Talking Walrus Tusk Ivory here! Went on a winter vacation trip and bought this at a knife shop in Gatlinburg TN.. It was a piece of ancient walrus tusk ivory. I'll show the progression into a call.. For the barrel I chose Red Morrell burl. The bead is the Ancient Walrus tusk ivory, the toneboard I made from Hippo tooth Ivory. (O-ring fitted) I didn't buy the whole tusk, just the 2" piece. (this call is already sold)

The whole tusk (at the store)








The 2" section, just cut it out round


----------



## youngdon (Mar 10, 2010)

Yellow mother custard dripping from a dead dogs eye.

Beautiful as always Brad, but I'm still stuck on the Hackberry and Buffalo.


----------



## Mattuk (Oct 16, 2010)

Best band in the world Don!

Lovely Brad, really nice looking!


----------



## hassell (Feb 9, 2010)

She's a beaut. ( Matt might comment on the gender usage ), as always real craftsmanship.


----------



## bar-d (Feb 3, 2010)

Purty. But how do they know it came from a talking walrus?


----------



## Mattuk (Oct 16, 2010)

bar-d said:


> Purty. But how do they know it came from a talking walrus?


Because the apeman told him!


----------



## Yotehntr (Nov 17, 2010)

LOL ya'll ain't right! Thanks for the compliments!


----------



## Mattuk (Oct 16, 2010)

Brad where do you go to get these materials?


----------



## Yotehntr (Nov 17, 2010)

Mattuk said:


> Brad where do you go to get these materials?

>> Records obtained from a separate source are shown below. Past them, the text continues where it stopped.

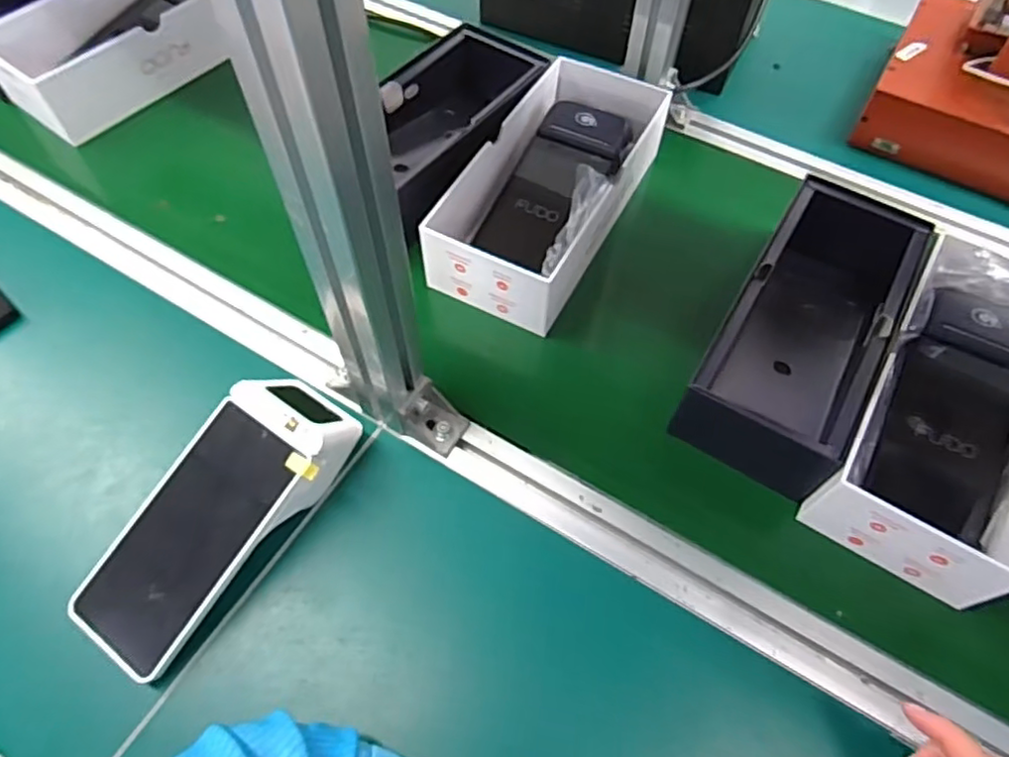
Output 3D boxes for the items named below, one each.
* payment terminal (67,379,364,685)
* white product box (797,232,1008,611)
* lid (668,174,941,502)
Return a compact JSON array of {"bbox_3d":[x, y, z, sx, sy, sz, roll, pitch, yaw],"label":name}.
[{"bbox_3d":[-0.190,0.085,0.431,0.087,0.060,0.205,33,61,18],"label":"payment terminal"},{"bbox_3d":[0.333,0.019,0.478,0.123,0.064,0.262,31,66,13],"label":"white product box"},{"bbox_3d":[0.240,-0.043,0.516,0.113,0.072,0.253,31,66,13],"label":"lid"}]

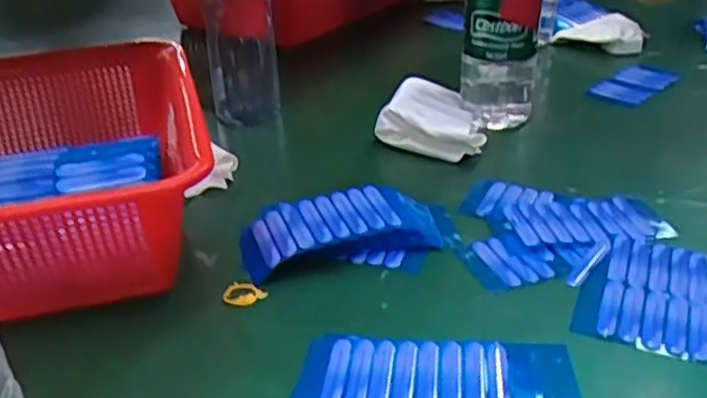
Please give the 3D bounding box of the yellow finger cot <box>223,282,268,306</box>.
[{"bbox_3d":[-0.065,0.058,0.432,0.023,0.006,0.017,10,32,20],"label":"yellow finger cot"}]

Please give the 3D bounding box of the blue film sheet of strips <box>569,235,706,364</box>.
[{"bbox_3d":[0.195,0.057,0.412,0.116,0.004,0.107,11,32,22],"label":"blue film sheet of strips"}]

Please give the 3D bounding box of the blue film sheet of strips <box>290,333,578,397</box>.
[{"bbox_3d":[0.041,0.093,0.360,0.137,0.008,0.070,2,30,7],"label":"blue film sheet of strips"}]

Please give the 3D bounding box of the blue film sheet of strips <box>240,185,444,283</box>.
[{"bbox_3d":[-0.008,0.019,0.471,0.130,0.026,0.055,-9,30,-12],"label":"blue film sheet of strips"}]

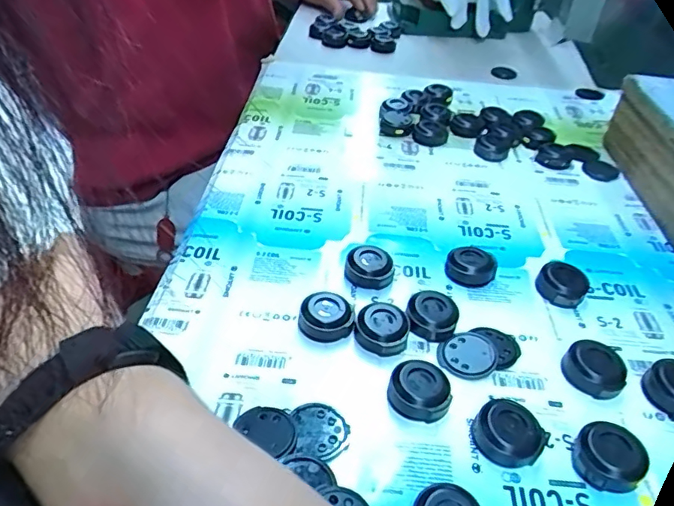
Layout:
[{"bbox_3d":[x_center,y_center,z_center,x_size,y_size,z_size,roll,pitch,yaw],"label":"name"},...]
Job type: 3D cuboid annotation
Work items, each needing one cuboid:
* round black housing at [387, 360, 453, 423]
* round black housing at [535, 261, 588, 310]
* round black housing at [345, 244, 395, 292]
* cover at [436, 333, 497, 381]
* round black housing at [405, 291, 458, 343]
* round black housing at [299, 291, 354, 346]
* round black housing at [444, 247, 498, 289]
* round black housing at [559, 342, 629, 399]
[{"bbox_3d":[0.041,0.068,0.259,0.029,0.014,0.026,11,40,8],"label":"round black housing"},{"bbox_3d":[0.141,0.021,0.329,0.030,0.014,0.029,2,40,-2],"label":"round black housing"},{"bbox_3d":[0.021,0.009,0.331,0.029,0.014,0.028,2,40,-2],"label":"round black housing"},{"bbox_3d":[0.071,0.056,0.284,0.031,0.004,0.026,-5,41,-11],"label":"cover"},{"bbox_3d":[0.054,0.036,0.302,0.029,0.013,0.030,2,40,-2],"label":"round black housing"},{"bbox_3d":[-0.007,0.036,0.296,0.028,0.013,0.025,-10,42,-16],"label":"round black housing"},{"bbox_3d":[0.085,0.010,0.338,0.028,0.016,0.028,2,40,-2],"label":"round black housing"},{"bbox_3d":[0.137,0.062,0.280,0.030,0.011,0.030,2,40,-2],"label":"round black housing"}]

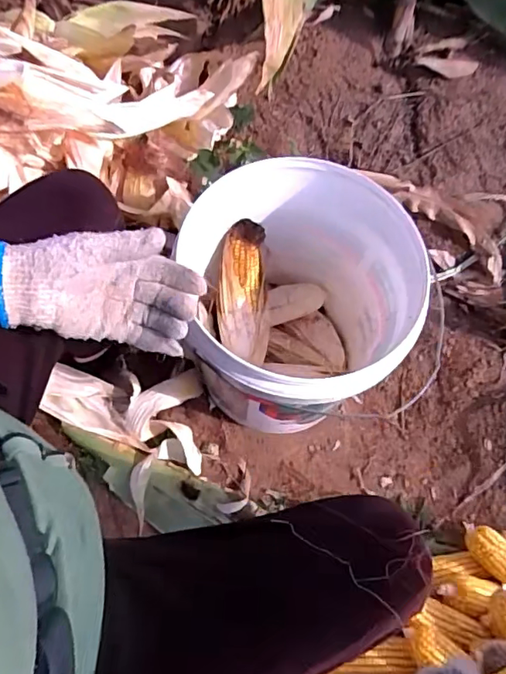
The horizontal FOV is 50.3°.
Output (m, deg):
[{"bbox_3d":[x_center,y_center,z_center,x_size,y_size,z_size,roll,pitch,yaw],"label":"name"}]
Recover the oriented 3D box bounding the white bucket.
[{"bbox_3d":[0.057,-0.024,0.770,0.282,0.317,0.294,23,69,11],"label":"white bucket"}]

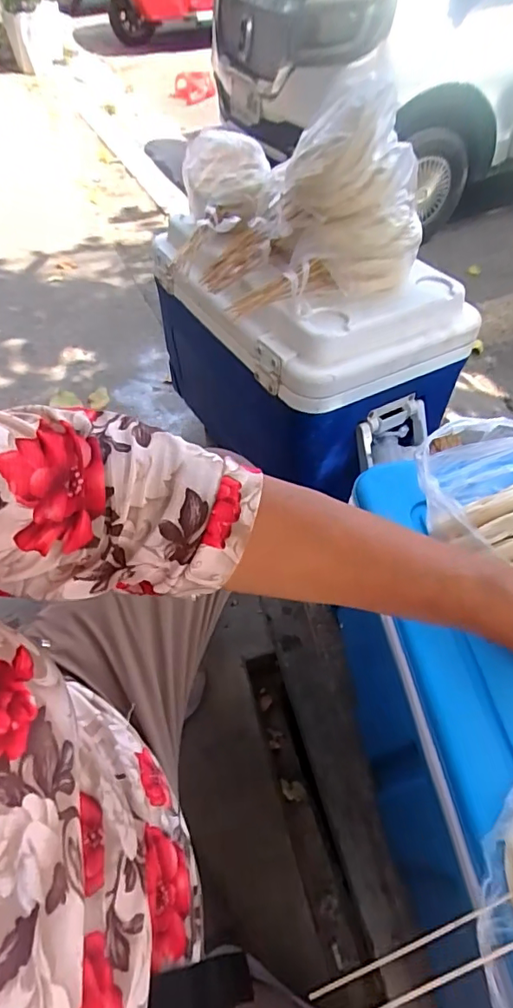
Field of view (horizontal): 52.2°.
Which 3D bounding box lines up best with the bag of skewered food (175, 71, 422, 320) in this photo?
[{"bbox_3d":[0.043,-0.457,0.747,0.317,0.199,0.365,-11,53,-6],"label":"bag of skewered food"}]

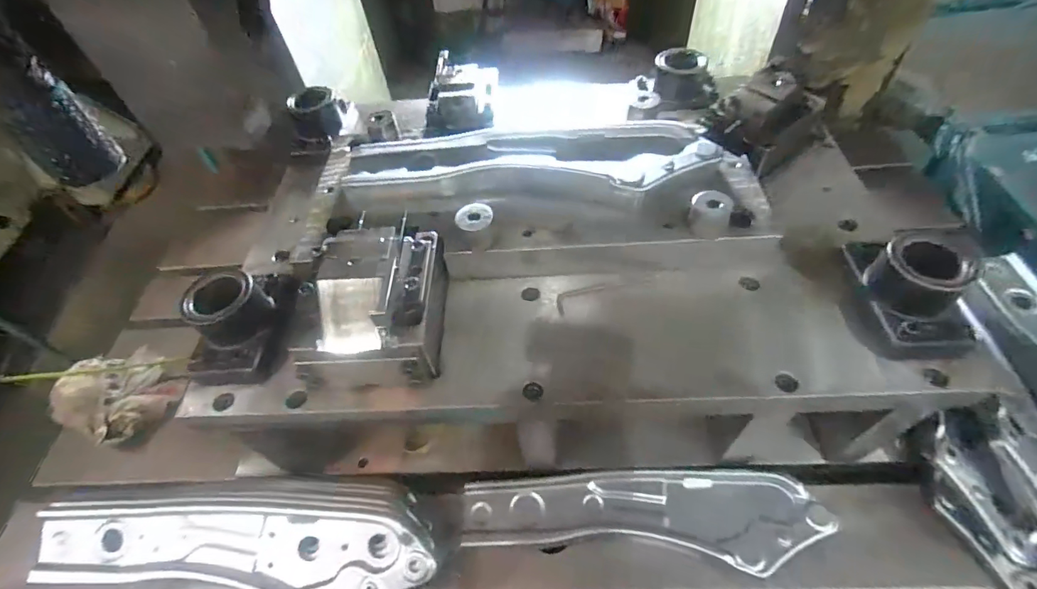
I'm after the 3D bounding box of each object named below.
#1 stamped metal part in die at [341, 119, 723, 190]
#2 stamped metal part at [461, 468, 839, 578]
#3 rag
[{"bbox_3d":[0.010,-0.175,0.588,0.445,0.033,0.129,1,53,5],"label":"stamped metal part in die"},{"bbox_3d":[0.149,0.271,0.582,0.437,0.033,0.111,-1,53,4],"label":"stamped metal part"},{"bbox_3d":[-0.627,0.151,0.744,0.160,0.065,0.144,22,57,20],"label":"rag"}]

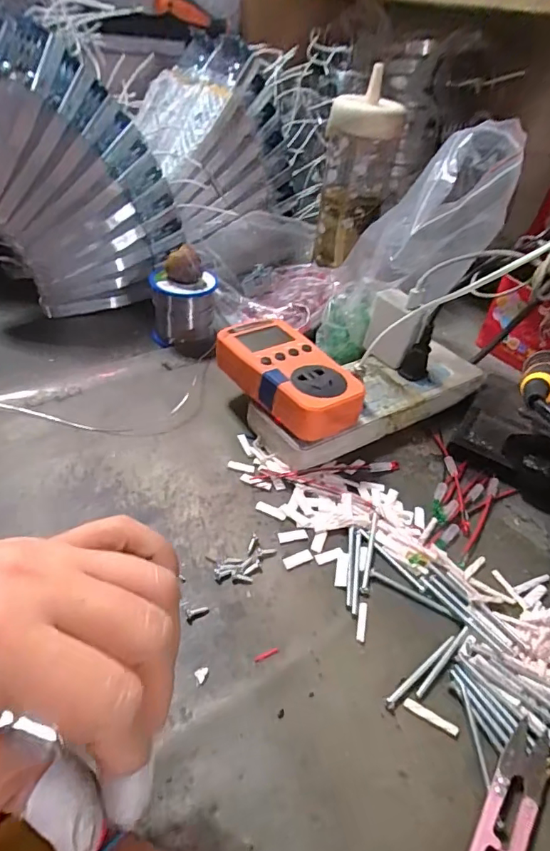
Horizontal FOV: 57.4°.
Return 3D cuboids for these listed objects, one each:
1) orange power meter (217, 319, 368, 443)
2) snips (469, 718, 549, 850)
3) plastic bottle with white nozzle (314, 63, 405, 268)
[{"bbox_3d":[0.011,-0.040,0.402,0.062,0.030,0.126,-21,48,-30],"label":"orange power meter"},{"bbox_3d":[0.105,0.183,0.229,0.021,0.010,0.101,32,47,26],"label":"snips"},{"bbox_3d":[0.091,-0.277,0.576,0.076,0.174,0.065,11,40,4],"label":"plastic bottle with white nozzle"}]

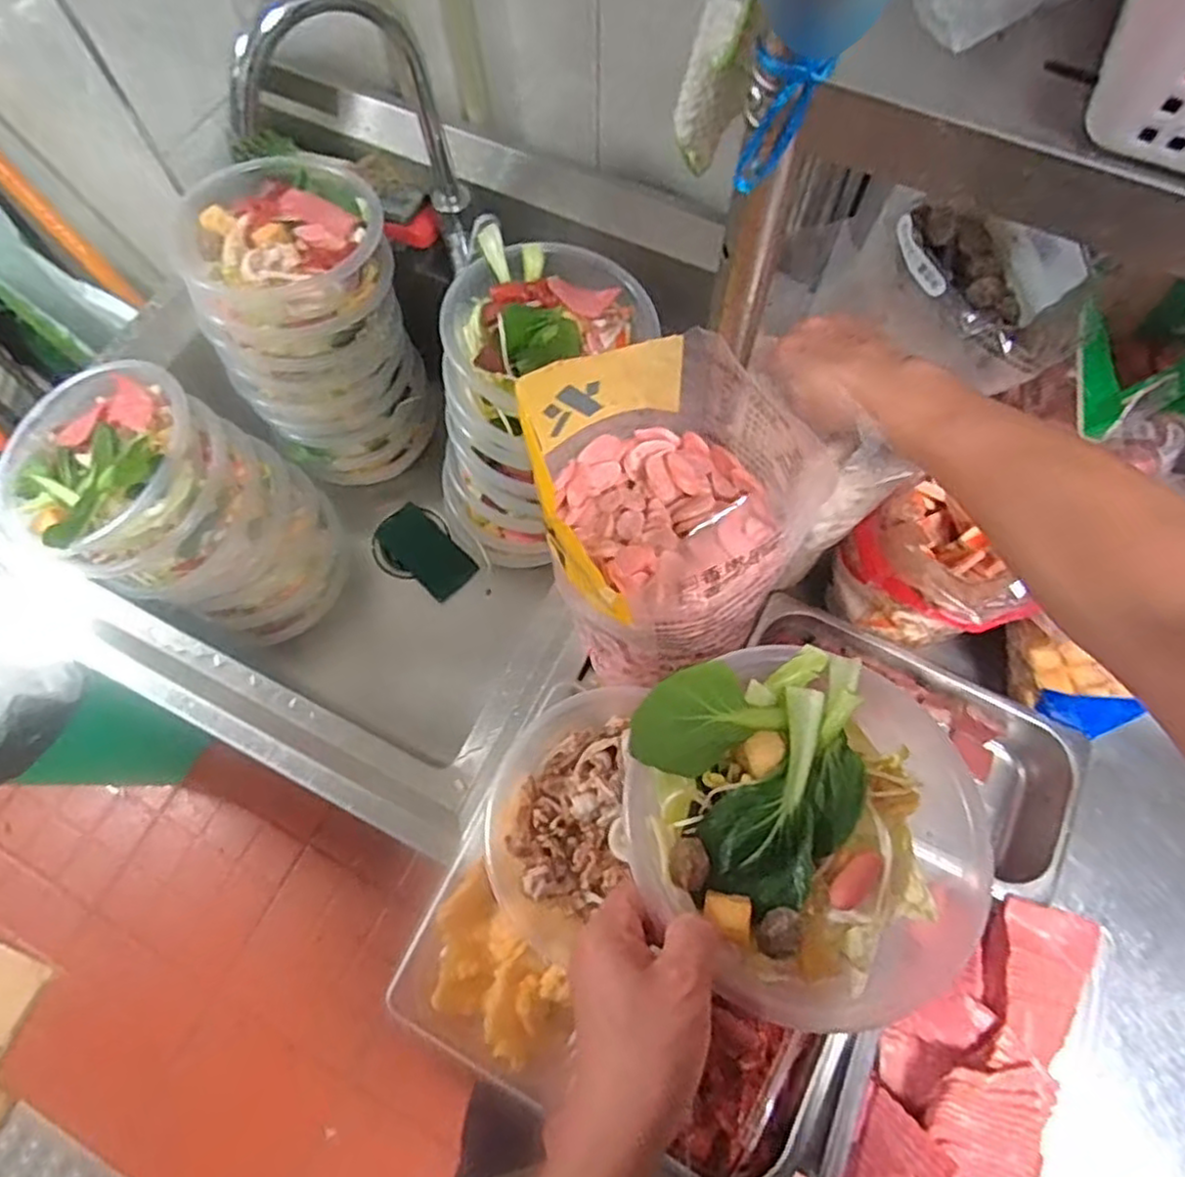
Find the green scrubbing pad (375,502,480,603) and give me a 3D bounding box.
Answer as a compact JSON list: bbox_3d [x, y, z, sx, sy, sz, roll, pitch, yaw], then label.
[{"bbox_3d":[-0.243,-0.054,1.027,0.081,0.015,0.142,-41,89,-18],"label":"green scrubbing pad"}]

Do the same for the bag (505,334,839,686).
[{"bbox_3d":[0.046,-0.046,0.557,0.167,0.220,0.192,-20,70,-8],"label":"bag"}]

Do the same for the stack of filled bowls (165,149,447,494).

This was at a little knife shop in a little tourist town. (Gatlinburg TN) I buy my burls at different places I usually find on the web... I'll buy small portions 1st to see the quality of the materials 1st. I've got ivory in trade for calls before too.. after folks started seeing that I'll use pretty exotic stuff I'll get requests on occasion..


----------



## youngdon (Mar 10, 2010)

Geez it's been a few years since I've been to Gatlinburg. My parents used to take us there on vacation when we were teens, and my parents continued to go until a few years ago.


----------